Each year, the individual Middle School classes and their chaperones and
teachers enjoy several days away from campus in what we call the Outdoor
Classrooms. In this stage between childhood and adolescence, Westminster
teachers take time away from campus for an educational experience melded
with class-bonding time.
6th Grade Outdoor Classroom
7th Grade Outdoor Classroom
8th Grade Outdoor Classroom

Feature from the Winter Windows 2009 on Outdoor
Classrooms
6th Grade Outdoor Classroom
The
6th grade students travel to
coastal Georgia for an educational experience at the Jekyll Island 4-H
Center. The Georgia 4-H Environmental Education Program is operated by the
University of Georgia Cooperative Extension.
Students, teachers, and chaperones stay in
a self-contained facility on the beach. Small groups of students and
chaperones are taught by Environmental Education staff in hands-on classes.
Classes cover such things as island ecology, herpetology, ornithology, and
coastal ecosystems. Students get to touch, taste, and experience the
science and history they are learning.
7th Grade Outdoor Classroom
The
7th grade students visit
Blue Ridge Outdoor Education Center as a part of their school year
curriculum.
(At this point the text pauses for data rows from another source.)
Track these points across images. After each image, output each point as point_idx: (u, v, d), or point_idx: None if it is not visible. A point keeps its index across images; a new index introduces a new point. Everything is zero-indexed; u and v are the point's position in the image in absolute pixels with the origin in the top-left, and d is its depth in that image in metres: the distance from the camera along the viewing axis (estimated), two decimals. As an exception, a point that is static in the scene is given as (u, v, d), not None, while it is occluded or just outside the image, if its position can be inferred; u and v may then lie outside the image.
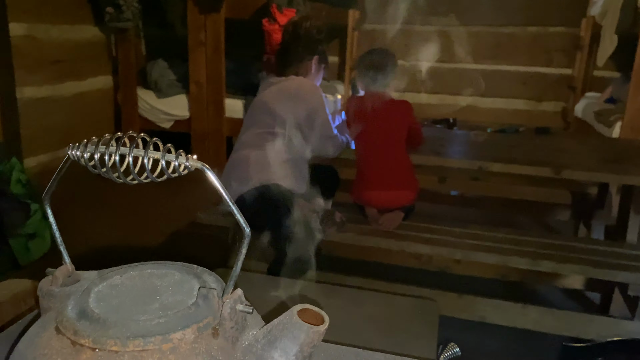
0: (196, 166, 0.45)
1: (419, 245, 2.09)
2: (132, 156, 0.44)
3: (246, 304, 0.49)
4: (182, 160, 0.45)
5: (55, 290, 0.49)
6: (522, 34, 5.29)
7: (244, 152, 2.15)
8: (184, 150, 0.46)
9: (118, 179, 0.45)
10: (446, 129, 2.80)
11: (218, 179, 0.47)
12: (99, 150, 0.44)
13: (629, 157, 2.33)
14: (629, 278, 1.92)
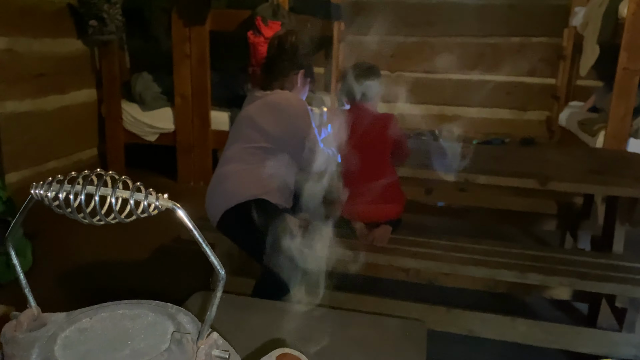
0: (167, 206, 0.43)
1: (406, 259, 2.07)
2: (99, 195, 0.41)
3: (222, 350, 0.46)
4: (152, 199, 0.43)
5: (20, 337, 0.46)
6: (505, 45, 5.35)
7: (229, 167, 2.12)
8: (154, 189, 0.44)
9: (84, 220, 0.42)
10: (432, 140, 2.79)
11: (189, 219, 0.45)
12: (64, 189, 0.42)
13: (613, 168, 2.34)
14: (616, 289, 1.92)
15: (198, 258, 2.28)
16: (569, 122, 4.57)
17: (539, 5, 5.17)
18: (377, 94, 2.32)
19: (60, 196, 0.41)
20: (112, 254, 2.99)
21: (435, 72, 5.61)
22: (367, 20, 5.59)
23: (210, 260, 0.46)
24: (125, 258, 2.96)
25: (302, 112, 2.10)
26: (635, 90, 3.51)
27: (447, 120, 5.68)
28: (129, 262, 2.92)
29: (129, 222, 0.43)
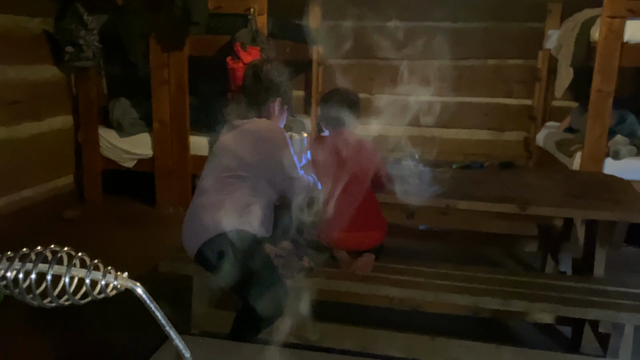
0: (126, 286, 0.40)
1: (389, 288, 2.04)
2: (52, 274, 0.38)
3: None
4: (111, 279, 0.39)
5: None
6: (482, 67, 5.44)
7: (206, 198, 2.08)
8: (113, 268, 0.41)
9: (33, 302, 0.39)
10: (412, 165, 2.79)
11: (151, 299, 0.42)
12: (13, 267, 0.38)
13: (591, 191, 2.36)
14: (599, 315, 1.92)
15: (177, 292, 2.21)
16: (546, 143, 4.63)
17: (514, 28, 5.27)
18: (355, 120, 2.31)
19: (9, 275, 0.37)
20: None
21: (413, 95, 5.65)
22: (346, 44, 5.64)
23: (175, 343, 0.42)
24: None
25: (280, 140, 2.08)
26: (610, 111, 3.58)
27: (427, 141, 5.72)
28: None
29: (83, 303, 0.40)
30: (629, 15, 3.39)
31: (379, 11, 5.48)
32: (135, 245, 3.49)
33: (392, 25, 5.52)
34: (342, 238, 2.18)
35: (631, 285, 2.18)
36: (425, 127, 5.70)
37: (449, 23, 5.39)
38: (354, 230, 2.16)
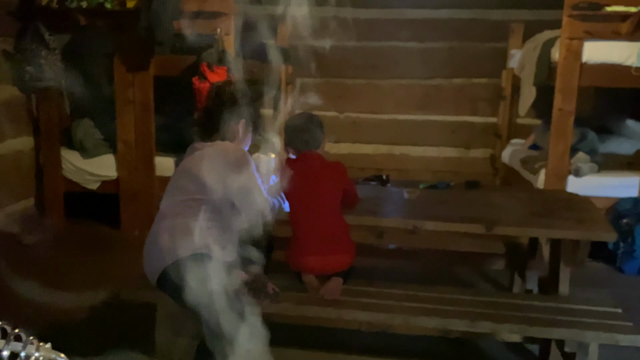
0: (49, 357, 0.36)
1: (358, 312, 2.02)
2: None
3: None
4: (32, 350, 0.36)
5: None
6: (448, 86, 5.53)
7: (167, 222, 2.03)
8: (36, 338, 0.37)
9: None
10: (380, 186, 2.80)
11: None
12: None
13: (555, 210, 2.40)
14: (564, 334, 1.93)
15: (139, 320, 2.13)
16: (512, 160, 4.72)
17: (479, 48, 5.39)
18: (320, 142, 2.30)
19: None
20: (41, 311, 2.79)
21: (382, 113, 5.71)
22: (314, 63, 5.68)
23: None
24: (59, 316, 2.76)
25: (243, 163, 2.04)
26: (572, 129, 3.67)
27: (396, 159, 5.76)
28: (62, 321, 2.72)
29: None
30: (586, 37, 3.50)
31: (347, 31, 5.55)
32: (97, 270, 3.37)
33: (359, 46, 5.59)
34: (310, 262, 2.15)
35: (595, 302, 2.21)
36: (394, 145, 5.76)
37: (415, 43, 5.48)
38: (323, 254, 2.14)
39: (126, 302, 2.19)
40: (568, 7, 3.46)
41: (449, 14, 5.34)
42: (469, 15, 5.32)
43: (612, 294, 3.21)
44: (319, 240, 2.14)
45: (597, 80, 3.65)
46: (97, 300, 2.88)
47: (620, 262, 3.56)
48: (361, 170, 5.60)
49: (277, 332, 2.42)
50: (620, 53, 3.50)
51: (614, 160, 4.05)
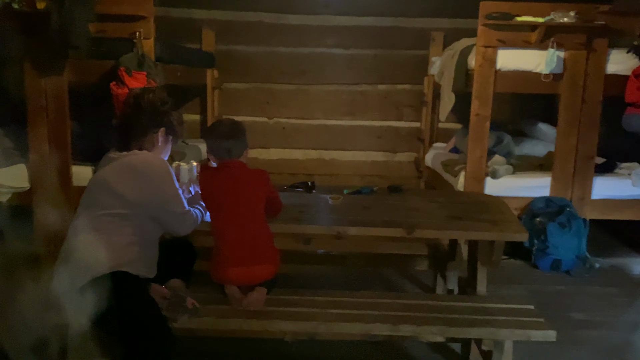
0: None
1: (282, 322, 2.00)
2: None
3: None
4: None
5: None
6: (374, 92, 5.65)
7: (83, 238, 1.92)
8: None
9: None
10: (305, 192, 2.79)
11: None
12: None
13: (472, 212, 2.49)
14: (481, 333, 2.01)
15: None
16: (434, 163, 4.89)
17: (402, 55, 5.55)
18: (244, 150, 2.26)
19: None
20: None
21: (311, 119, 5.74)
22: (242, 68, 5.62)
23: None
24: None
25: (163, 174, 1.97)
26: (488, 133, 3.85)
27: (326, 164, 5.81)
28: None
29: None
30: (499, 45, 3.69)
31: (273, 37, 5.53)
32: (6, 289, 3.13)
33: (286, 51, 5.59)
34: (233, 273, 2.10)
35: (511, 300, 2.31)
36: (323, 149, 5.80)
37: (341, 50, 5.56)
38: (246, 265, 2.10)
39: (33, 326, 2.04)
40: (482, 17, 3.63)
41: (373, 22, 5.46)
42: (392, 23, 5.46)
43: (527, 290, 3.40)
44: (242, 250, 2.10)
45: (510, 86, 3.84)
46: (3, 325, 2.68)
47: (535, 259, 3.76)
48: (292, 175, 5.61)
49: (202, 345, 2.37)
50: (531, 61, 3.72)
51: (528, 162, 4.29)
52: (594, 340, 2.74)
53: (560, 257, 3.65)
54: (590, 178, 3.85)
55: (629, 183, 3.88)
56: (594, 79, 3.72)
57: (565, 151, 3.83)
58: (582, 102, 3.76)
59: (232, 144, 2.20)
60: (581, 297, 3.30)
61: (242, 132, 2.25)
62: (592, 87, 3.73)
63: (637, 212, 3.91)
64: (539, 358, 2.52)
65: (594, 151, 3.83)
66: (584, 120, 3.78)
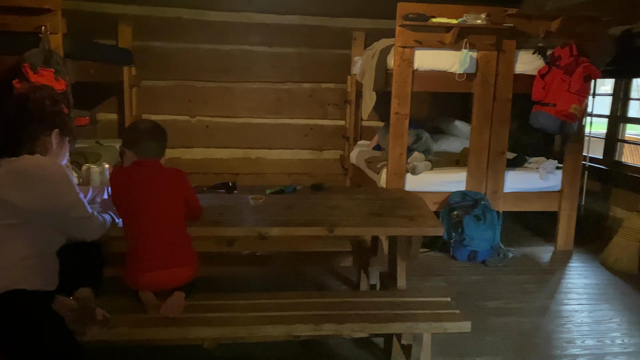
0: None
1: (200, 328, 1.94)
2: None
3: None
4: None
5: None
6: (299, 90, 5.66)
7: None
8: None
9: None
10: (226, 193, 2.73)
11: None
12: None
13: (391, 208, 2.54)
14: (400, 328, 2.05)
15: None
16: (358, 160, 4.97)
17: (325, 54, 5.59)
18: (160, 149, 2.17)
19: None
20: None
21: (236, 117, 5.65)
22: (161, 65, 5.42)
23: None
24: None
25: (58, 178, 1.81)
26: (407, 131, 3.95)
27: (252, 163, 5.74)
28: None
29: None
30: (416, 46, 3.79)
31: (194, 33, 5.38)
32: None
33: (208, 49, 5.46)
34: (147, 278, 2.01)
35: (429, 293, 2.39)
36: (249, 148, 5.73)
37: (265, 47, 5.51)
38: (161, 268, 2.01)
39: None
40: (400, 17, 3.72)
41: (296, 20, 5.46)
42: (315, 22, 5.49)
43: (447, 281, 3.54)
44: (156, 253, 2.01)
45: (427, 85, 3.97)
46: None
47: (453, 250, 3.92)
48: (217, 175, 5.50)
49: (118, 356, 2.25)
50: (446, 61, 3.86)
51: (446, 158, 4.46)
52: (507, 327, 2.89)
53: (476, 248, 3.82)
54: (502, 172, 4.06)
55: (537, 176, 4.13)
56: (504, 79, 3.92)
57: (479, 147, 4.01)
58: (494, 101, 3.95)
59: (155, 143, 2.13)
60: (496, 285, 3.47)
61: (164, 134, 2.18)
62: (502, 86, 3.93)
63: (545, 204, 4.17)
64: (456, 346, 2.62)
65: (505, 147, 4.04)
66: (495, 117, 3.98)
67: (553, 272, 3.77)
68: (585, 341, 2.76)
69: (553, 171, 4.14)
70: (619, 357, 2.61)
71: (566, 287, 3.53)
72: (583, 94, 3.65)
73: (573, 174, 4.12)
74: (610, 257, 3.85)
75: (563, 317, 3.05)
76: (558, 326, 2.93)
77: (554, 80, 3.69)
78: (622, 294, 3.40)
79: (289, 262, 3.34)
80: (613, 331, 2.88)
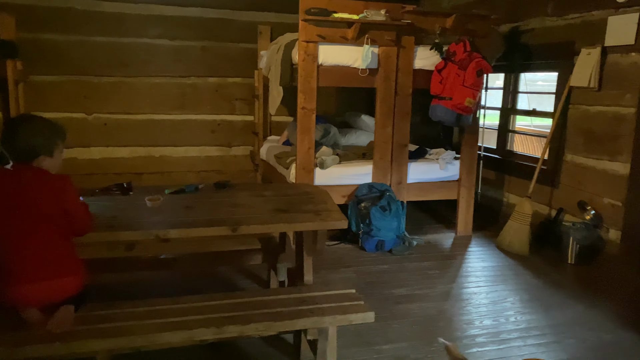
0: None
1: (92, 341, 1.80)
2: None
3: None
4: None
5: None
6: (204, 85, 5.50)
7: None
8: None
9: None
10: (121, 195, 2.58)
11: None
12: None
13: (297, 204, 2.53)
14: (306, 324, 2.04)
15: None
16: (268, 156, 4.92)
17: (231, 48, 5.47)
18: (41, 152, 1.97)
19: None
20: None
21: (137, 113, 5.38)
22: (52, 59, 5.03)
23: None
24: None
25: None
26: (314, 126, 3.96)
27: (156, 161, 5.50)
28: None
29: None
30: (320, 41, 3.80)
31: (87, 25, 5.04)
32: None
33: (104, 41, 5.14)
34: (26, 292, 1.83)
35: (335, 286, 2.41)
36: (153, 146, 5.49)
37: (166, 41, 5.29)
38: (42, 280, 1.84)
39: None
40: (302, 12, 3.70)
41: (198, 13, 5.29)
42: (218, 15, 5.35)
43: (356, 272, 3.60)
44: (34, 265, 1.84)
45: (332, 80, 3.99)
46: None
47: (362, 242, 4.00)
48: (118, 175, 5.21)
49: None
50: (349, 56, 3.90)
51: (353, 152, 4.53)
52: (413, 313, 2.99)
53: (383, 238, 3.92)
54: (405, 164, 4.20)
55: (437, 167, 4.32)
56: (404, 74, 4.05)
57: (383, 140, 4.12)
58: (396, 95, 4.07)
59: (27, 144, 1.92)
60: (402, 273, 3.59)
61: (42, 131, 1.96)
62: (403, 81, 4.06)
63: (445, 193, 4.37)
64: (365, 336, 2.67)
65: (407, 139, 4.17)
66: (397, 111, 4.10)
67: (454, 257, 3.97)
68: (483, 321, 2.92)
69: (452, 161, 4.35)
70: (513, 333, 2.79)
71: (466, 271, 3.72)
72: (476, 88, 3.85)
73: (470, 163, 4.35)
74: (505, 240, 4.12)
75: (463, 300, 3.21)
76: (459, 309, 3.08)
77: (450, 75, 3.87)
78: (515, 274, 3.64)
79: (197, 263, 3.23)
80: (507, 310, 3.08)
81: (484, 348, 2.63)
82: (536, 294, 3.31)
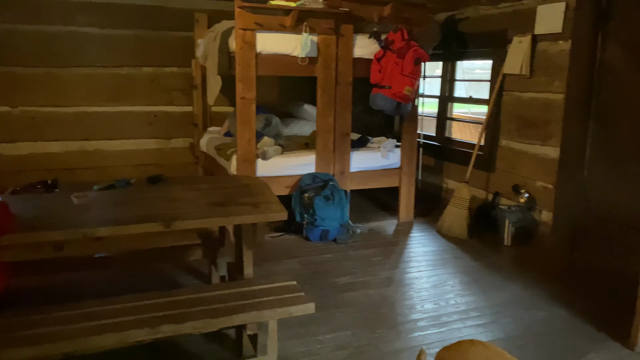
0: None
1: (13, 350, 1.69)
2: None
3: None
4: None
5: None
6: (139, 75, 5.28)
7: None
8: None
9: None
10: (45, 193, 2.42)
11: None
12: None
13: (235, 197, 2.46)
14: (245, 319, 2.00)
15: None
16: (209, 148, 4.80)
17: (166, 36, 5.28)
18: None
19: None
20: None
21: (68, 106, 5.11)
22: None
23: None
24: None
25: None
26: (255, 116, 3.89)
27: (90, 156, 5.25)
28: None
29: None
30: (257, 28, 3.72)
31: (7, 12, 4.72)
32: None
33: (29, 30, 4.83)
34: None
35: (276, 278, 2.36)
36: (86, 140, 5.23)
37: (96, 29, 5.03)
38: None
39: None
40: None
41: (129, 0, 5.06)
42: (151, 3, 5.14)
43: (300, 262, 3.58)
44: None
45: (271, 69, 3.92)
46: None
47: (306, 232, 3.98)
48: (49, 172, 4.93)
49: None
50: (288, 44, 3.84)
51: (295, 142, 4.50)
52: (356, 301, 3.00)
53: (327, 228, 3.92)
54: (348, 153, 4.21)
55: (379, 155, 4.35)
56: (344, 62, 4.03)
57: (325, 130, 4.10)
58: (336, 84, 4.05)
59: None
60: (346, 262, 3.60)
61: None
62: (343, 70, 4.04)
63: (387, 180, 4.42)
64: (309, 327, 2.65)
65: (349, 128, 4.17)
66: (338, 100, 4.09)
67: (397, 244, 4.03)
68: (424, 305, 2.98)
69: (393, 149, 4.40)
70: (453, 316, 2.86)
71: (408, 256, 3.78)
72: (414, 76, 3.89)
73: (410, 151, 4.41)
74: (444, 225, 4.22)
75: (406, 285, 3.26)
76: (401, 294, 3.12)
77: (389, 63, 3.89)
78: (455, 257, 3.74)
79: (135, 261, 3.11)
80: (447, 293, 3.15)
81: (425, 332, 2.68)
82: (475, 276, 3.41)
The center is a program of Camp Mikell and Conference Center,
which is nestled in the hills of the southern edge of the Chattahoochee
National Forest, just east of Toccoa, Georgia.
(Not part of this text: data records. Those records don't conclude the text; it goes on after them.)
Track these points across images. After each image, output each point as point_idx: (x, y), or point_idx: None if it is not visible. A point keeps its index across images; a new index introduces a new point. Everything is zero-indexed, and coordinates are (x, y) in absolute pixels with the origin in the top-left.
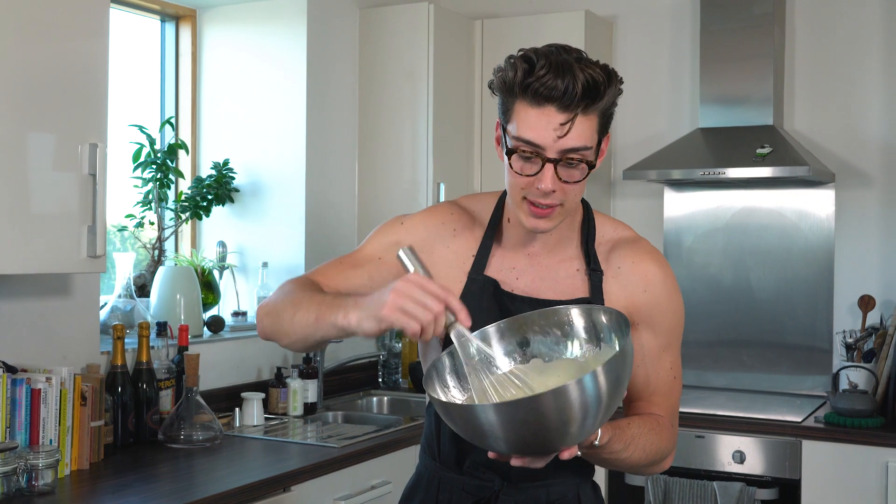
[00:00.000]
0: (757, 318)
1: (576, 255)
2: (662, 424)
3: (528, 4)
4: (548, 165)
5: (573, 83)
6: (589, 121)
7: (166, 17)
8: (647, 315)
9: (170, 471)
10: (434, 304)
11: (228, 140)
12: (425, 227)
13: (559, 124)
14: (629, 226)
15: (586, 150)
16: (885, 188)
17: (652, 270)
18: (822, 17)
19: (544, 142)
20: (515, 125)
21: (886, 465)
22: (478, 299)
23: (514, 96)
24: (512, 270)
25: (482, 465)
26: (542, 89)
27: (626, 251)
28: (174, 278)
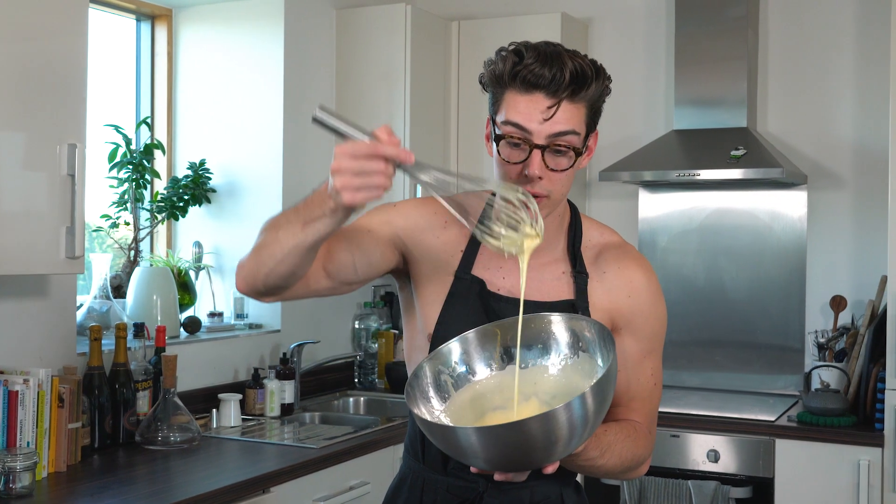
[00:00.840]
0: (730, 318)
1: (562, 258)
2: (639, 431)
3: (504, 6)
4: (535, 151)
5: (561, 71)
6: (576, 108)
7: (142, 17)
8: (630, 320)
9: (148, 473)
10: (375, 166)
11: (204, 140)
12: (418, 213)
13: (546, 108)
14: (616, 231)
15: (573, 136)
16: (857, 190)
17: (637, 276)
18: (795, 21)
19: (531, 126)
20: (504, 113)
21: (858, 464)
22: (463, 298)
23: (504, 86)
24: (499, 270)
25: (466, 467)
26: (530, 76)
27: (612, 256)
28: (151, 279)
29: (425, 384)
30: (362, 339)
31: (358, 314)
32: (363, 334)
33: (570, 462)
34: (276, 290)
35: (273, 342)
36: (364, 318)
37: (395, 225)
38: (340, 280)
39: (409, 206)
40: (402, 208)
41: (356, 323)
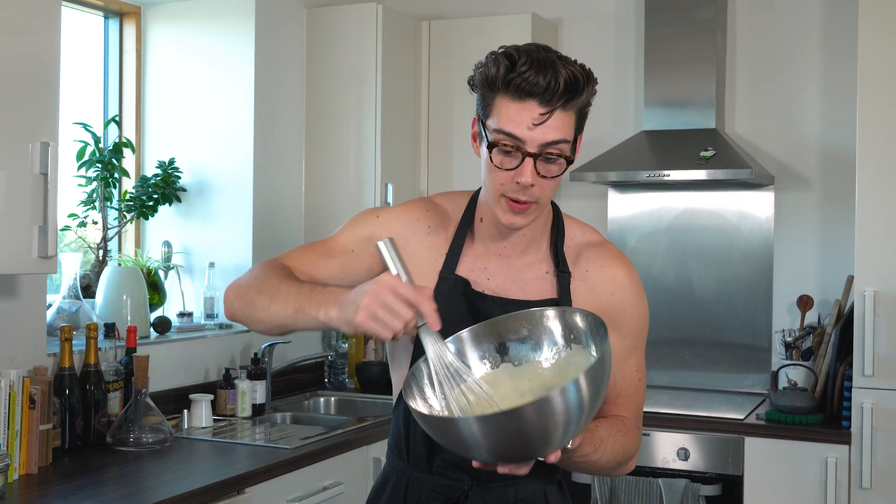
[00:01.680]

The highlights of the trip include a day of
white water rafting (water-level permitting), team-building exercises,
navigating ropes courses through the trees, exercises in ecology, and an
Underground Railroad history simulation.
A trip such as this enables our students to
experience learning in a way that is difficult or impossible to achieve in
the classroom.
8th Grade Outdoor Classroom
The
8th grade students and their
chaperones travel to Washington, D.C. This trip is non-stop educational
fun. Mount Vernon is the first stop on the tour. Students visit the museum
and tour the house and grounds.
The students take a bus tour of Embassy
Row, and then make a tour of Washington National Cathedral, the National
Archives (where our country’s priceless documents are housed), the Peterson
House (where President Lincoln died), the International Spy Museum,
Arlington National Cemetery, night tours of the Jefferson and FDR Memorials.
There is an up-close viewing of the
Vietnam, Lincoln, Korean War, and World War II Memorials. Students also
have a tour of the U.S. Department of the Treasury Bureau of Engraving and
Printing (where money is printed).
Students are awed to silence by the
self-guided tour of the Holocaust Museum. There is also a self-guided tour
of the Museum of Natural History. You can’t leave Washington without a tour
of Capitol Hill, and the Washington Monument.
To round out the experience, teachers
always plan a scavenger hunt on the Washington Mall. Teams split up and
solve clues to be the first to complete the list of destinations or finds.